What to do
Reproduce every line of the listing below verbatim, but leave the pictures out.

##### Data for the task

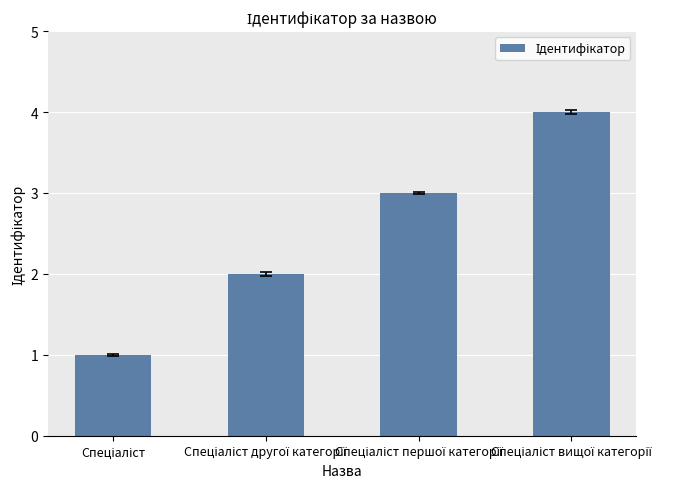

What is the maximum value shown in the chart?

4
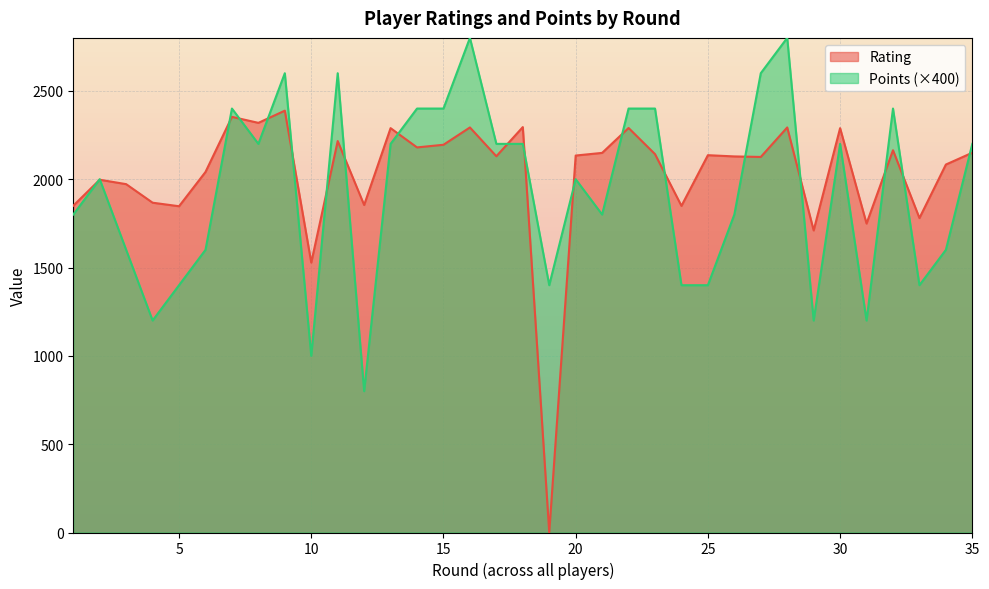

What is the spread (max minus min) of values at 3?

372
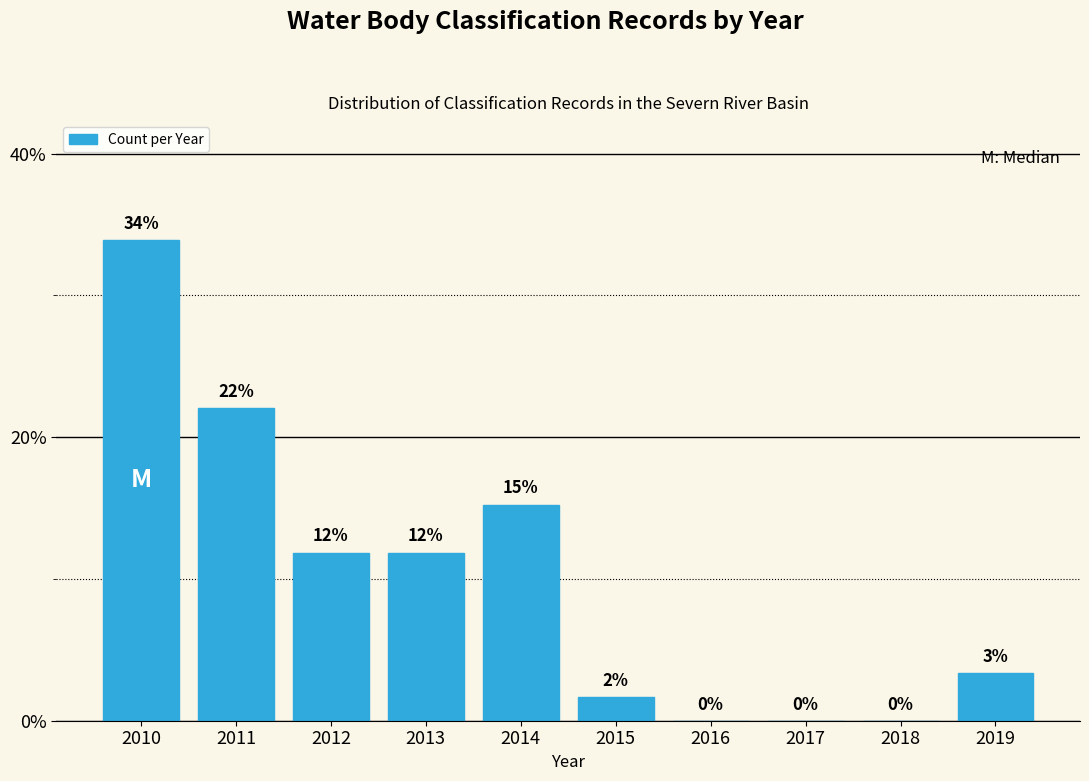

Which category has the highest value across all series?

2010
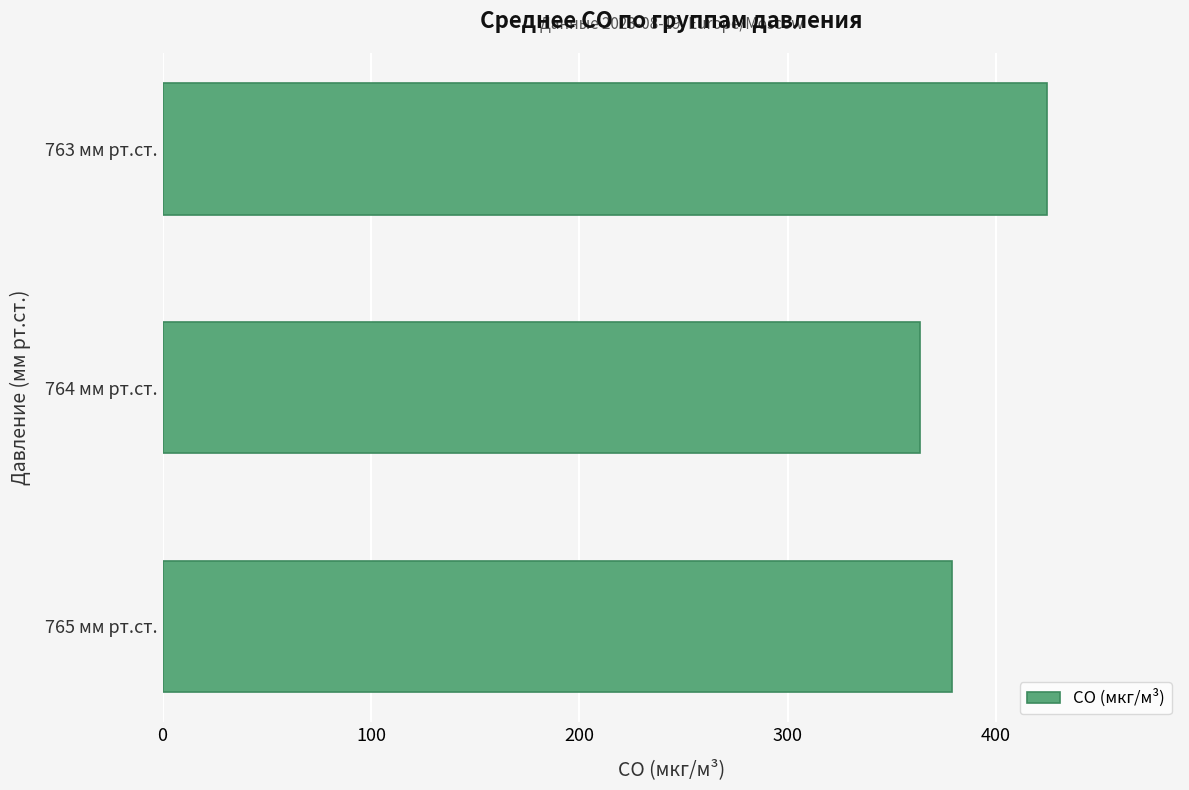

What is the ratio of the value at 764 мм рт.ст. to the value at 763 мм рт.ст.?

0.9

##########

Problem solution
What is the maximum value shown in the chart?

4

What is the spread (max minus min) of values at 3?

372

Which category has the highest value across all series?

2010

What is the ratio of the value at 764 мм рт.ст. to the value at 763 мм рт.ст.?

0.9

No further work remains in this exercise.